# Texte fourni:
----

L’Histoire a parfois le sens du théâtre, mais rarement elle ne s’écrit avec une telle brutalité cinématographique. Au petit matin du 3 janvier 2026, alors que Caracas dormait encore sous la moiteur tropicale, le monde a changé d'époque. L’opération Absolute Resolve n’a pas seulement exfiltré Nicolás Maduro et son épouse Cilia Flores vers une prison fédérale de New York ; elle a acté la mort clinique du « droit international » tel que nous le connaissions depuis 1945.

Pendant des décennies, les États-Unis ont endossé le costume du shériff global : une puissance qui, bien qu'hégémonique, cherchait à draper ses interventions dans la légalité onusienne ou les coalitions internationales. Ce 3 janvier, le shériff a rendu son insigne. Il a été remplacé par le cow-boy. Un cow-boy qui ne s'embarrasse plus de mandats internationaux, qui dégaine le premier, et qui déclare sans fard, en parlant des ressources d'un pays souverain : « Nous les voulons en retour » (We want it back).

Cette chronique se propose de disséquer, avec précision et sans passion, les mécanismes de ce basculement. Derrière l'acte d'accusation pour « narco-terrorisme » se cache une partie d'échecs tridimensionnelle où s'entremêlent la chimie lourde du pétrole, la rivalité sino-américaine et la sécurité existentielle d'Israël.
L'insigne de légalité : la construction du « Narco-État »
Pour justifier une intervention militaire directe contre un chef d'État en exercice, l'administration Trump a dû construire un édifice juridique inédit. Il ne s'agissait pas de déclarer la guerre au Venezuela, mais de mener une opération de police contre une « entreprise criminelle ».
La criminalisation de l'exécutif
Dès le 3 janvier, l'Attorney General Pamela Bondi a dévoilé un acte d'accusation (superseding indictment) devant le tribunal du district sud de New York. Nicolás Maduro n'y est pas désigné comme président, mais comme le chef du Cártel de los Soles (le Cartel des Soleils). Les charges sont lourdes : conspiration de narco-terrorisme, importation massive de cocaïne et possession d'armes de guerre. Selon le Département de la Justice, Maduro aurait transformé les institutions vénézuéliennes en une plateforme logistique pour le trafic de drogue, inondant les États-Unis de cocaïne en collaboration avec les dissidents des FARC colombiens.

----

# Données d'analyse de la mise en page de documents:
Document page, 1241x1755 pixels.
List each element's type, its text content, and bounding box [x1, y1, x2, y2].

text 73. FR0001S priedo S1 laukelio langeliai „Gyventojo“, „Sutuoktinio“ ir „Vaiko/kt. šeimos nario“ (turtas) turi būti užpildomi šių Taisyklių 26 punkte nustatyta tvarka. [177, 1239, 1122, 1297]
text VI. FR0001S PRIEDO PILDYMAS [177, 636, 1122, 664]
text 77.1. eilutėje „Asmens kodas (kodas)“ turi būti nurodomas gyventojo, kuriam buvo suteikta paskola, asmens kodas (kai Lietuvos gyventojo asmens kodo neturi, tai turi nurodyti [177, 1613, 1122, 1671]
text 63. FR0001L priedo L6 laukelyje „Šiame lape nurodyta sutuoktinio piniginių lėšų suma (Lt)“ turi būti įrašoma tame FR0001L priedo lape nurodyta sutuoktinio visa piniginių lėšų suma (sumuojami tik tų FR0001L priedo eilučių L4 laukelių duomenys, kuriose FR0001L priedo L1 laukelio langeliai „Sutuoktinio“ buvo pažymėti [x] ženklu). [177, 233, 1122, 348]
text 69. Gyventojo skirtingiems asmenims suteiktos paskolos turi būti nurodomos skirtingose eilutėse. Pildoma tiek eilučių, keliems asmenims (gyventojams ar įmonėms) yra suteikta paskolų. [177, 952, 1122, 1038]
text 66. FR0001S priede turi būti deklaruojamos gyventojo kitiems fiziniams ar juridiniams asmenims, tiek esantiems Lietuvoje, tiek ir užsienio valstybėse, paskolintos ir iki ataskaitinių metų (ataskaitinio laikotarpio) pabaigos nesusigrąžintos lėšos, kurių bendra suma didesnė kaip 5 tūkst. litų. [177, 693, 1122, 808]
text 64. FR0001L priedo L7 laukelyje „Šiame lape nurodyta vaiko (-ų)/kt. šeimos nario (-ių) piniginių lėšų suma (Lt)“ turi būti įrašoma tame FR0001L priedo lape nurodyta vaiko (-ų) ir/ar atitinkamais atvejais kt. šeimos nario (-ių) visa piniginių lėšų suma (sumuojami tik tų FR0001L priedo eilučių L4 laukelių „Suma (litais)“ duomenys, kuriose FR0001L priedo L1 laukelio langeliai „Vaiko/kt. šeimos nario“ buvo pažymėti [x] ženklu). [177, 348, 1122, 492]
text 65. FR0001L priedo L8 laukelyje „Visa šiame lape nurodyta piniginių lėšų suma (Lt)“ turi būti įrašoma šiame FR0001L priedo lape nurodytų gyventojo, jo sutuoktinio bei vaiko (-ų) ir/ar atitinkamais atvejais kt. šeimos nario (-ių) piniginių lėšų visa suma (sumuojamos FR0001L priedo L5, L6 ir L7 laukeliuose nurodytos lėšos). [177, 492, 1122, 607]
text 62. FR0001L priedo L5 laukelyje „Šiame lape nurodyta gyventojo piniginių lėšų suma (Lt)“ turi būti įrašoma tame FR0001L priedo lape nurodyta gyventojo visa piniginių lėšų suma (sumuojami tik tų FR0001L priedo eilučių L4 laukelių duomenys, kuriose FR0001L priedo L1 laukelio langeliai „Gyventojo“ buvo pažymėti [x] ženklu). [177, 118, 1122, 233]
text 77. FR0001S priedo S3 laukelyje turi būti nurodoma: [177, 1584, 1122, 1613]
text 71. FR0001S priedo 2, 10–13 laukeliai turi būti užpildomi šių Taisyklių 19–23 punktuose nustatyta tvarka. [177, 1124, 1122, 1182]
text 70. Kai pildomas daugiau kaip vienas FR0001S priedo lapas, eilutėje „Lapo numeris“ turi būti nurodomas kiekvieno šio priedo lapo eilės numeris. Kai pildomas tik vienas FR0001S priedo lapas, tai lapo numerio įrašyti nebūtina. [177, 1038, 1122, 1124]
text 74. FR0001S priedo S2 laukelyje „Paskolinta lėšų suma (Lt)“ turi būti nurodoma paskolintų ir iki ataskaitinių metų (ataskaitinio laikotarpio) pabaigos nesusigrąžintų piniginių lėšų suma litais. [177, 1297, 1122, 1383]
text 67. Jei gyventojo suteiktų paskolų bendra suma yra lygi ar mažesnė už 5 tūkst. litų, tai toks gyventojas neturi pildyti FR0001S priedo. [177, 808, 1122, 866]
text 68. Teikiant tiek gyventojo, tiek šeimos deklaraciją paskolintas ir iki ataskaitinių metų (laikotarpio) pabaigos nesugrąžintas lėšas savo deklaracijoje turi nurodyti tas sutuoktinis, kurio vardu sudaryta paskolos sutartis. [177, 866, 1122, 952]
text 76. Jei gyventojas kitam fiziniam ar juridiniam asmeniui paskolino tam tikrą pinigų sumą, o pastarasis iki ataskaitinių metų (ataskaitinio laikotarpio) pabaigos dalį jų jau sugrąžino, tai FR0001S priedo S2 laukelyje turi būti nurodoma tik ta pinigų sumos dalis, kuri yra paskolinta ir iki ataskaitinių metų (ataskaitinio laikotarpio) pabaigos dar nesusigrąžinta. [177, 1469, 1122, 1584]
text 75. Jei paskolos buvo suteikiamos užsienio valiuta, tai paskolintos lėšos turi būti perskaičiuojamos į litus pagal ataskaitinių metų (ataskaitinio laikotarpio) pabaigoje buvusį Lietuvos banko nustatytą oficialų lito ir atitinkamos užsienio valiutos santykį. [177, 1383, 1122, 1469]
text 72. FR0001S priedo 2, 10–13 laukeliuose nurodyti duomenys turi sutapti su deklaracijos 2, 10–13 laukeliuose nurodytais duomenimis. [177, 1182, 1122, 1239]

----

# Tâches à réaliser:
1. Dans le texte fourni, substituez « la capitale vénézuélienne » à « Caracas » et recopiez le passage qui commence aux mots contenant « L’Histoire a parfois » et s'arrête après « connaissions depuis 1945. ».
2. Traduisez en anglais cette phrase du texte fourni : « Pour justifier une intervention militaire directe contre un chef d'État en exercice, l'administration Trump a dû construire un édifice juridique inédit. »

# Réponses dans l'ordre:
1.
L’Histoire a parfois le sens du théâtre, mais rarement elle ne s’écrit avec une telle brutalité cinématographique. Au petit matin du 3 janvier 2026, alors que la capitale vénézuélienne dormait encore sous la moiteur tropicale, le monde a changé d'époque. L’opération Absolute Resolve n’a pas seulement exfiltré Nicolás Maduro et son épouse Cilia Flores vers une prison fédérale de New York ; elle a acté la mort clinique du « droit international » tel que nous le connaissions depuis 1945.

2. To justify a direct military intervention against a sitting head of state, the Trump administration had to build an unprecedented legal framework.